#### Extracted data entries
===============
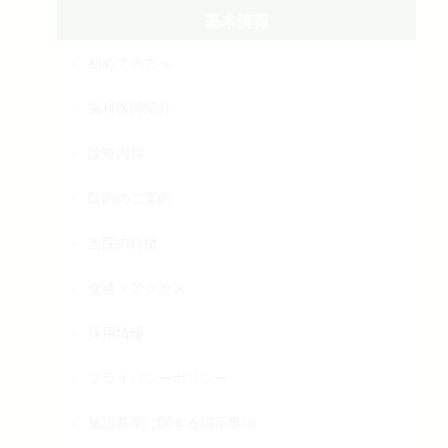
基本情報
初めての方へ
歯科医師紹介
診療内容
院内のご案内
当院の特徴
交通・アクセス
採用情報
プライバシーポリシー
施設基準に関する掲示事項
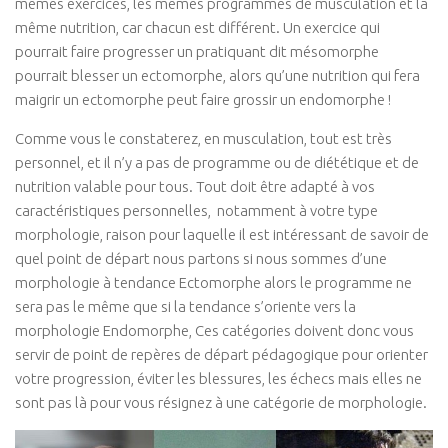
mêmes exercices, les mêmes programmes de musculation et la
même nutrition, car chacun est différent. Un exercice qui
pourrait faire progresser un pratiquant dit mésomorphe
pourrait blesser un ectomorphe, alors qu’une nutrition qui fera
maigrir un ectomorphe peut faire grossir un endomorphe !
Comme vous le constaterez, en musculation, tout est très
personnel, et il n’y a pas de programme ou de diététique et de
nutrition valable pour tous. Tout doit être adapté à vos
caractéristiques personnelles, notamment à votre type
morphologie, raison pour laquelle il est intéressant de savoir de
quel point de départ nous partons si nous sommes d’une
morphologie à tendance Ectomorphe alors le programme ne
sera pas le même que si la tendance s’oriente vers la
morphologie Endomorphe, Ces catégories doivent donc vous
servir de point de repères de départ pédagogique pour orienter
votre progression, éviter les blessures, les échecs mais elles ne
sont pas là pour vous résignez à une catégorie de morphologie.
===============
#### Action item
Recast the text lines from all the records as a Markdown table with two columns, Row and Line, numbering each row and leaving out blank lines. Leave the pictures out of the answer.

#### The answer
| Row | Line |
|---|---|
| 1 | 基本情報 |
| 2 | 初めての方へ |
| 3 | 歯科医師紹介 |
| 4 | 診療内容 |
| 5 | 院内のご案内 |
| 6 | 当院の特徴 |
| 7 | 交通・アクセス |
| 8 | 採用情報 |
| 9 | プライバシーポリシー |
| 10 | 施設基準に関する掲示事項 |
| 11 | mêmes exercices, les mêmes programmes de musculation et la |
| 12 | même nutrition, car chacun est différent. Un exercice qui |
| 13 | pourrait faire progresser un pratiquant dit mésomorphe |
| 14 | pourrait blesser un ectomorphe, alors qu’une nutrition qui fera |
| 15 | maigrir un ectomorphe peut faire grossir un endomorphe ! |
| 16 | Comme vous le constaterez, en musculation, tout est très |
| 17 | personnel, et il n’y a pas de programme ou de diététique et de |
| 18 | nutrition valable pour tous. Tout doit être adapté à vos |
| 19 | caractéristiques personnelles, notamment à votre type |
| 20 | morphologie, raison pour laquelle il est intéressant de savoir de |
| 21 | quel point de départ nous partons si nous sommes d’une |
| 22 | morphologie à tendance Ectomorphe alors le programme ne |
| 23 | sera pas le même que si la tendance s’oriente vers la |
| 24 | morphologie Endomorphe, Ces catégories doivent donc vous |
| 25 | servir de point de repères de départ pédagogique pour orienter |
| 26 | votre progression, éviter les blessures, les échecs mais elles ne |
| 27 | sont pas là pour vous résignez à une catégorie de morphologie. |